Located on an internal psychiatry webpage, our electronic filing cabinet can be accessed from any computer within our institution’s intranet. Users can list the contents by various fields (category, bibliographic data, keywords, etc.) and, they can conduct a search by those same fields. Both faculty and trainees can access the filing cabinet and add their own items without relying on a webmaster.
Preliminary feedback indicated that the electronic filing cabinet was a beneficial teaching tool. For example, one faculty member was able to print an article related to a patient’s management for the trainee even before morning rounds concluded. Use of the electronic filing cabinet also appears to promote resource sharing among the department’s educators, as they now are able to view the materials that their colleagues use with trainees and can incorporate those resources into their own teaching. It is our desire to, after full implementation, track the number of "hits" to the web site and determine the number of times each item has been accessed.
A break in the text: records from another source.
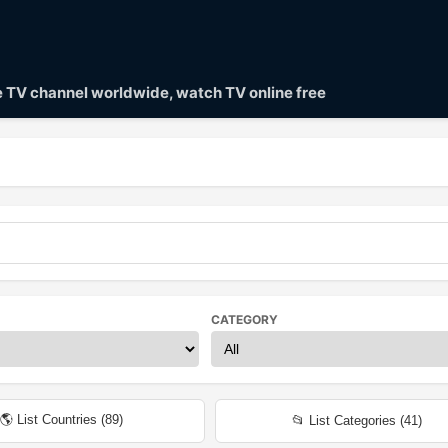
ve TV channel worldwide, watch TV online free
CATEGORY
🌎 List Countries (
89
)
📂 List Categories (
41
)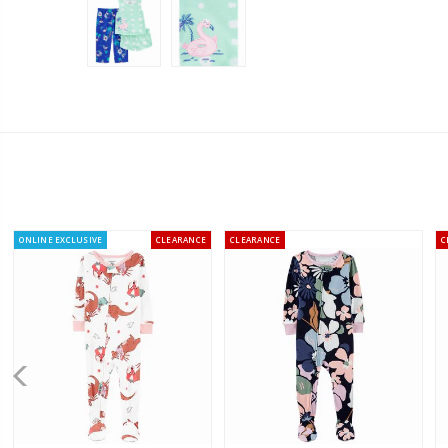
ONLINE EXCLUSIVE
CLEARANCE
CLEARANCE
C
Copyright issues are a major area of concern in the implementation of article repositories. The copyright fair use guidelines allow an educator to make a single copy of an article for educational or research purposes (11). All of us have saved a copy of a good article for future teaching. The storing of that article in digital format for internal sharing, even in a nonprofit educational setting, presents a gray area. Many universities have license agreements with journal publishers that allow for latitude in the use of their online articles throughout their institution. However, these licenses may not extend to older articles that are not available online. In such a case, the safest route is to obtain permission to store the article in digital format for educational use. For example, one of our requests for permission was promptly granted, although with restrictions, while we have not yet received a response from one publisher concerning a permission request. Nevertheless, we will keep a copy of the request to document that a good-faith attempt to obtain permission was made.
Ideally, a repository of "classic" teaching articles could be shared nationally among interested teaching departments. The benefits would included collaboration, decreased individual effort, and increased utilization. However, copyright concerns make this goal less realizable. Indeed, a database of article references and annotations could be shared, but it would not provide the desired article content at one’s fingertips. Optimistically, these issues can be surmounted in the future.
It is not necessary to limit the electronic filing cabinet to "classic" articles. Current online articles and materials can be stored for easy and reliable access, and not exclusively for teaching. For example, the system can be employed to store articles for references used in manuscript preparation or even for an individual’s own publications. Because content is not limited to text files, nor is an audience limited to psychiatrists, the electronic filing cabinet can also be used in other settings such as an image teaching databank for internal medicine.
We created an electronic filing cabinet for frequently used teaching materials that can be shared by department members. The filing cabinet is easy to use and allows on-demand retrieval of documents from any computer on an internal network. The idea of the electronic filing cabinet extends beyond teaching psychiatry. The goal of this project, however, was to utilize computer technology for a specific application in the field: to help make psychiatric education more efficient. We would encourage others to try to do the same.